O processo de discussão e elaboração do denominado “Projeto Novo Modelo de Irrigação” ocorrido no biênio 1999-2000, produziu um conjunto de documentos publicados pelo Banco do Nordeste em 2001.[3] Esses textos definem as bases estruturais, conceptuais, regulatórias, operacionais e financeiras da nova da política nacional de irrigação. As diretrizes estabelecidas demonstram claramente a orientação da nova política de irrigação voltada para a viabilização do chamado “agronegócio” e sua inserção no contexto da globalização, cuja lógica de mercado deve reger os empreendimentos, buscando estimular o investimento privado e orientar a produção para as oportunidades oferecidas pelo mercado. A força e o imperativo deste movimento apresentam repercussões no nível legal, produzindo em março de 2000, uma minuta substitutiva para o Projeto de Lei nº 229/95, que objetiva construir as bases legais para viabilizar as novas diretrizes políticas da agricultura irrigada.

A implantação de estruturas de irrigação no Nordeste tem concorrido para o fortalecimento do discurso por parte do Estado e dos agentes interessados no agronegócio, difundindo a existência de um processo de modernização, acompanhado de resultados que indicam o desenvolvimento econômico regional. Esse discurso tem ganhado força e atingindo os diversos níveis da sociedade. Dissemina-se, principalmente, nas populações das cidades priorizadas com a implantação dos projetos públicos, a crença de que a irrigação contribuirá efetivamente para o desenvolvimento. Este conteúdo se propaga no imaginário das populações, e em particular dos irrigantes que depositam nesses projetos todas as suas expectativas de vida.

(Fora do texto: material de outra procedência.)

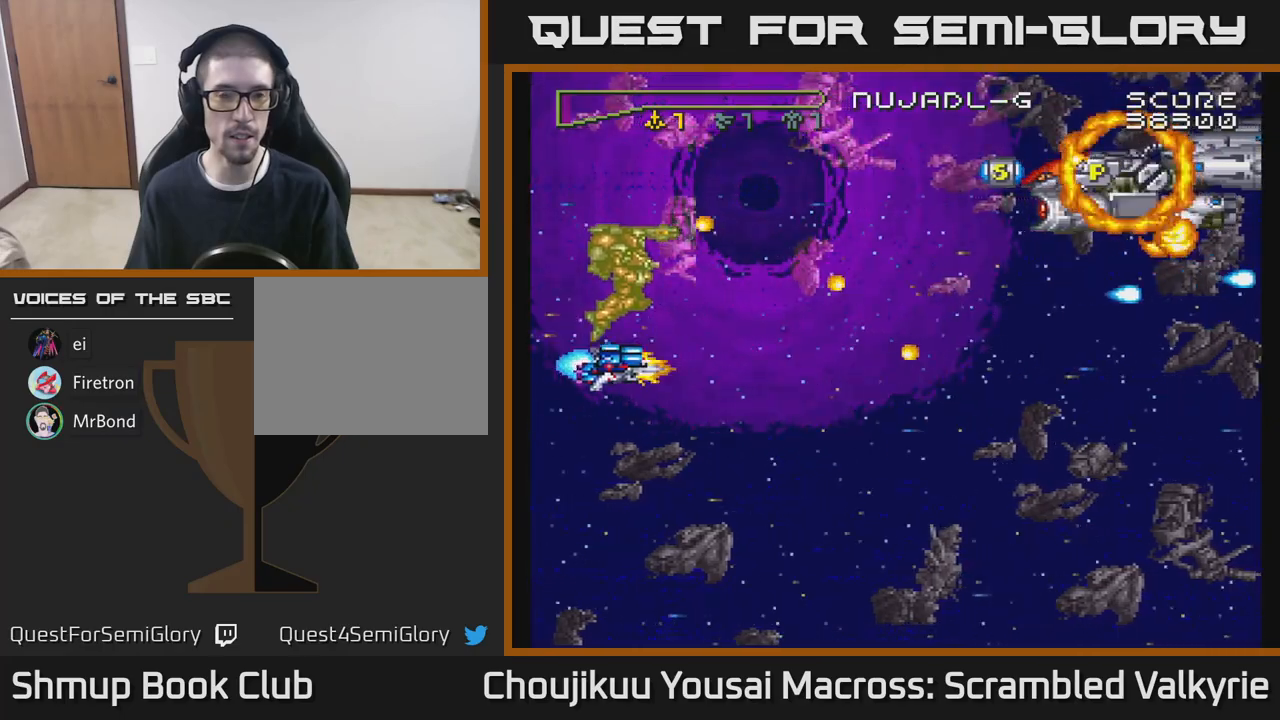
{"buttons": ["A", "DPAD_DOWN"], "events": []}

O fenômeno das secas assumiu durante muito tempo uma posição explicativa inabalável sobre a realidade do atraso nordestino, produto histórico do poder oligárquico e coronelístico das elites regionais. A essa interpretação se junta ou contrapõe-se o discurso das “novas” oportunidades, aliado a apologia do desenvolvimento sinalizado pela agricultura irrigada. Essa dualidade ou complementaridade compõe um interessante quadro de análise e de explicação.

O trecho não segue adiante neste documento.